__Task brief__: In the forum posts about acute care nursing, what long-term goal does the poster who has been a nurse for 1.5 years give?

__Extract provided__:
______

    These are the reasons I got out of acute care. If and when the pendulum ever swings back the other way again, where patient loads and acuities are appropriate, where the expectations of what we can get done in one shift are realistic, where we are given the resources that we need in order to be able to provide safe patient care, and where the title of "Nurse" does NOT equal "Maid", then I might go back.
    Agree with your statement about management and resources. I love my coworkers and my patients, but it's impossible to get everything done that management wants us to do. They are sucking my spirit out of me.
    sneeds, roughmatch, and TheCommuter like this.
  8. 1
    I've only been a nurse for 1.5 years & have only worked in acute care hospitals. However, I know for a fact I do NOT want to stay in this environment forever. While I am young & energetic I enjoy this type of work (telemetry/PCU), but it is very stressful at times & just not all that personal. I am so glad there are nurses who want to work in LTC & rehab & things like that as well as others who want to do acute care for their whole careers. My long-term goal is to eventually get into primary care as an NP or hospice/home health.
    TheCommuter likes this.
  9. 3
    Quote from ~*Stargazer*~
    I like acute care nursing, but I don't like the way the hospital is being run.

    I don't like the cutting back of resources while simultaneously increasing documentation requirements. I don't like the emphasis on patient satisfaction scores. I don't like words like "Quality Service Initiative", and I especially despise "Excellence", because they come out of the mouths of the very people who are cutting the resources while increasing the workload, who have no earthly idea what it is like for us on the floor. I don't like managers who behave as cheerleaders for the administration instead of going to bat for the staff on the floor. I don't like being treated badly by patients and visitors for deficiencies in care despite the fact that I have been working non-stop without a break doing the best I can.

    These are the reasons I got out of acute care. If and when the pendulum ever swings back the other way again, where patient loads and acuities are appropriate, where the expectations of what we can get done in one shift are realistic, where we are given the resources that we need in order to be able to provide safe patient care, and where the title of "Nurse" does NOT equal "Maid", then I might go back.
    Exactly. It wasn't really the nursing tasks or skills or whatever you want to call them that I didn't like. I don't have trouble putting in foleys, hanging fluids, starting IVs, etc. I actually had a moment in the ER during school where I thought, "this would be awesome" (even though I found out in reality the RNs only responsibility during a trauma was to chart). Kind of like with the OR...at least here anyway.
______
__Excerpted records__:
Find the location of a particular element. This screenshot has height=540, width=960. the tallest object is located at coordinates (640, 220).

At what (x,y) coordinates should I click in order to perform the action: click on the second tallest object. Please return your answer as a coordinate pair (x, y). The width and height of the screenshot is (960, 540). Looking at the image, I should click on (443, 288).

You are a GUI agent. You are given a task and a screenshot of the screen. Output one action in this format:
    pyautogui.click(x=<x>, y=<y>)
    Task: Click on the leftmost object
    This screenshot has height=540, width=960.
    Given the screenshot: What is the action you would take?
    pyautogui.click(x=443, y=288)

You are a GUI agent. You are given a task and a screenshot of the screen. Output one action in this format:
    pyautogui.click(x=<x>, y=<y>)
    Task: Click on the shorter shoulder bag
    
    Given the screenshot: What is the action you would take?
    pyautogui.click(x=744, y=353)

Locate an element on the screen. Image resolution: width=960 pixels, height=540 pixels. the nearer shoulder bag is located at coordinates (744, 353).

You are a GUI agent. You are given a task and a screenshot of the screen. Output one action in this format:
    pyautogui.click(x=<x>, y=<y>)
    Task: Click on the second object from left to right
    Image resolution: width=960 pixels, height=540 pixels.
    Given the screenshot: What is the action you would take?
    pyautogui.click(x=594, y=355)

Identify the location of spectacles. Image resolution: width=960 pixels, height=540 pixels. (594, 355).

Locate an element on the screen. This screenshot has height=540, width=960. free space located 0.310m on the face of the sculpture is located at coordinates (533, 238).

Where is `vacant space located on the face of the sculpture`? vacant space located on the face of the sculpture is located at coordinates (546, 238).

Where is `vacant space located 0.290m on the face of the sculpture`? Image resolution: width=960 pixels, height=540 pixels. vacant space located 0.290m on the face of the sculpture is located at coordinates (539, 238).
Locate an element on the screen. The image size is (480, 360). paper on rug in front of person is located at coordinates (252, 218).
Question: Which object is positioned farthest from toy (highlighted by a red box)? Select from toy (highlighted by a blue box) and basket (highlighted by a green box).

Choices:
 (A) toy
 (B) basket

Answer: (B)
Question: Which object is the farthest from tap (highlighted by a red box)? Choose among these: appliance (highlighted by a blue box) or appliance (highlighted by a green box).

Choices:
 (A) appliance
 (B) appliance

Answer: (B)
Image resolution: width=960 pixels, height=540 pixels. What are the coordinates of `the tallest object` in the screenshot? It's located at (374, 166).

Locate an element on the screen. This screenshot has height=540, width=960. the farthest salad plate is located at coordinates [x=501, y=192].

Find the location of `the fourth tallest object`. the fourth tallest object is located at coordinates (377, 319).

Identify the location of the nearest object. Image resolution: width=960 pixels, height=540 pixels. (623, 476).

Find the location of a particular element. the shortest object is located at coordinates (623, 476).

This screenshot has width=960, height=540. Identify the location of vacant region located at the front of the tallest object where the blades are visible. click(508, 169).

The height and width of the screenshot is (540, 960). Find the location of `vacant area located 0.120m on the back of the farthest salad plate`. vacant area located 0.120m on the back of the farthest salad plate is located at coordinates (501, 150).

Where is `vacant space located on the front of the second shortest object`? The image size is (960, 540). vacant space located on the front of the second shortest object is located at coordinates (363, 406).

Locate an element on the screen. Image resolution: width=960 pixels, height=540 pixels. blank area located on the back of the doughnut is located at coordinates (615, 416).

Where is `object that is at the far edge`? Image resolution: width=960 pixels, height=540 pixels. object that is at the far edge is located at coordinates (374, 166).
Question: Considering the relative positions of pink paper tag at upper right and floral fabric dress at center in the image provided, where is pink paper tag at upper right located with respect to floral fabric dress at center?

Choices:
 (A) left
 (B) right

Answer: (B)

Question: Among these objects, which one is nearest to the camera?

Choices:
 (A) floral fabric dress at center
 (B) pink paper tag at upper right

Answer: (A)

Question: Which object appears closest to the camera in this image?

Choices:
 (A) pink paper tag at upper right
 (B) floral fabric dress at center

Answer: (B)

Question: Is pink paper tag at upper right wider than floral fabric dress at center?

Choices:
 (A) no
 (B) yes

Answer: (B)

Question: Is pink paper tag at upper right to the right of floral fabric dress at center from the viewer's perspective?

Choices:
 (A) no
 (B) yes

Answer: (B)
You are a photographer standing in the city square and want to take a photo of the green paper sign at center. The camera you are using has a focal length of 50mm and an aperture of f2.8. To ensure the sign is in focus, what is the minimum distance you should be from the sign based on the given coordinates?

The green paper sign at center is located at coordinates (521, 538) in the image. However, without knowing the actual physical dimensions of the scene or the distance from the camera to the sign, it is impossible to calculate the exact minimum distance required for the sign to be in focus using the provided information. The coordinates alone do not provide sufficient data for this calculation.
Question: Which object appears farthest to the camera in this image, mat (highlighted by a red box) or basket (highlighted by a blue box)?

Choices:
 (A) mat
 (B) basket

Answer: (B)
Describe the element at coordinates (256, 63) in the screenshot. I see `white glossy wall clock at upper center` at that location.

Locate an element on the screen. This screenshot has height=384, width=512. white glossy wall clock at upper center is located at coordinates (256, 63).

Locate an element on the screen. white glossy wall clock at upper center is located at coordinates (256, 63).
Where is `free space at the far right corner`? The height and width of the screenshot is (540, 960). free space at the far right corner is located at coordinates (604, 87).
______
__Written response__: To eventually get into primary care as an NP or into hospice/home health.